■ **Problem details**
When you reach the line containing "Bu internet sitesi, herhangi bir marka, kurum" in the entries below, start writing out each line exactly, and stop after the line containing "paylaşım yapılmamaktadır. Gerçek".

*** Opening Information shown ***

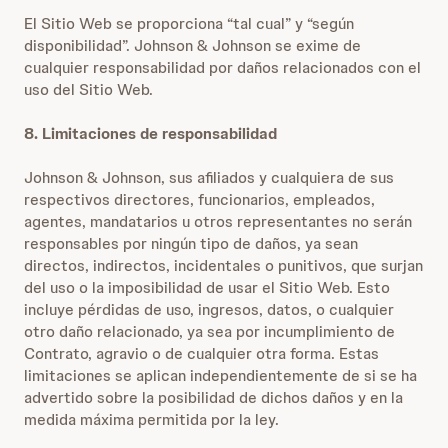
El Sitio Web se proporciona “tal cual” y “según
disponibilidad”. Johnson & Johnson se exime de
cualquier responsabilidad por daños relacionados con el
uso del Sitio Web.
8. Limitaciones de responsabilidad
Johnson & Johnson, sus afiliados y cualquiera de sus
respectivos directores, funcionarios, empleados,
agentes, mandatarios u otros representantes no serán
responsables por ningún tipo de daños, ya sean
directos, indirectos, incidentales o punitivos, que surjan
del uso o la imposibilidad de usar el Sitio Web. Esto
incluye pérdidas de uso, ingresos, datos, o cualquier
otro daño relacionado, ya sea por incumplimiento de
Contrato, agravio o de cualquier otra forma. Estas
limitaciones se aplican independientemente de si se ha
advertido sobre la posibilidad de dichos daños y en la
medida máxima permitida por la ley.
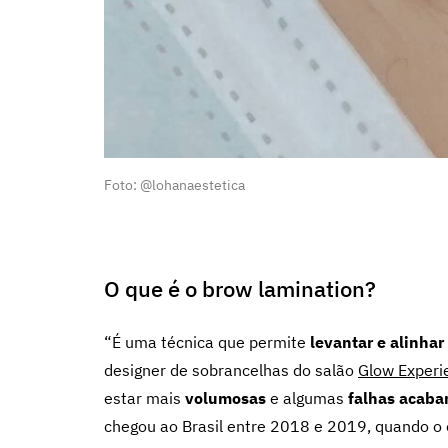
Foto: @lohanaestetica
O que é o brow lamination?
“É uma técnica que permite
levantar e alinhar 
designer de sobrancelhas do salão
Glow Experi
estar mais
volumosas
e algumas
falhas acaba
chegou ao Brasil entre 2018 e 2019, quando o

*** Closing Information shown ***
*** Opening Information shown ***

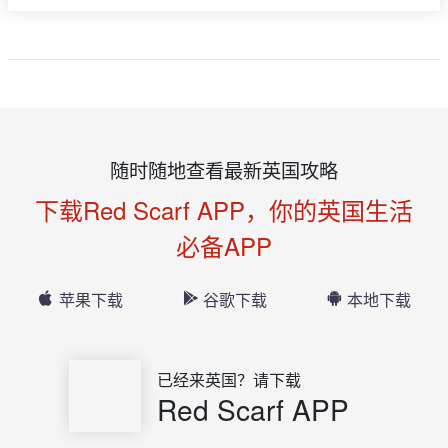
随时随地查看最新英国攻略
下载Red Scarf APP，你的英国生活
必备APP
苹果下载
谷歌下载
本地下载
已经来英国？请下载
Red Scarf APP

*** Closing Information shown ***
*** Opening Information shown ***

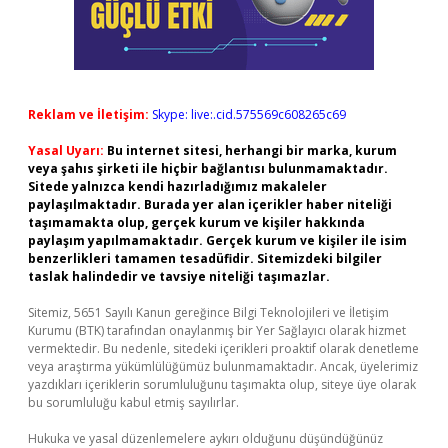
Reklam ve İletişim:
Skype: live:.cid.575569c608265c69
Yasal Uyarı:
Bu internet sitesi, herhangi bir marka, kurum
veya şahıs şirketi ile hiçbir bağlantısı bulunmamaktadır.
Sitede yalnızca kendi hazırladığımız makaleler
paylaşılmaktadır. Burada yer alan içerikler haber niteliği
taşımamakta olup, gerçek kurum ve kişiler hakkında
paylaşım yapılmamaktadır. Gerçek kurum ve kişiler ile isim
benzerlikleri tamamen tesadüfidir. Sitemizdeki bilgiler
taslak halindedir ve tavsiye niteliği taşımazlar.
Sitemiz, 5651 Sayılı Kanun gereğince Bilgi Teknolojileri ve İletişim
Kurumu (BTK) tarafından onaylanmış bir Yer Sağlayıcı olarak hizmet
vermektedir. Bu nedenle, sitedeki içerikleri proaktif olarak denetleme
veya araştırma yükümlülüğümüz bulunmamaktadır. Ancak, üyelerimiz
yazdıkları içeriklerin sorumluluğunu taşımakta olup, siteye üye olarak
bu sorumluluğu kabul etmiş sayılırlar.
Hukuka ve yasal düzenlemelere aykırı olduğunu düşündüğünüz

*** Closing Information shown ***

■ **Answer to the problem**
Bu internet sitesi, herhangi bir marka, kurum
veya şahıs şirketi ile hiçbir bağlantısı bulunmamaktadır.
Sitede yalnızca kendi hazırladığımız makaleler
paylaşılmaktadır. Burada yer alan içerikler haber niteliği
taşımamakta olup, gerçek kurum ve kişiler hakkında
paylaşım yapılmamaktadır. Gerçek kurum ve kişiler ile isim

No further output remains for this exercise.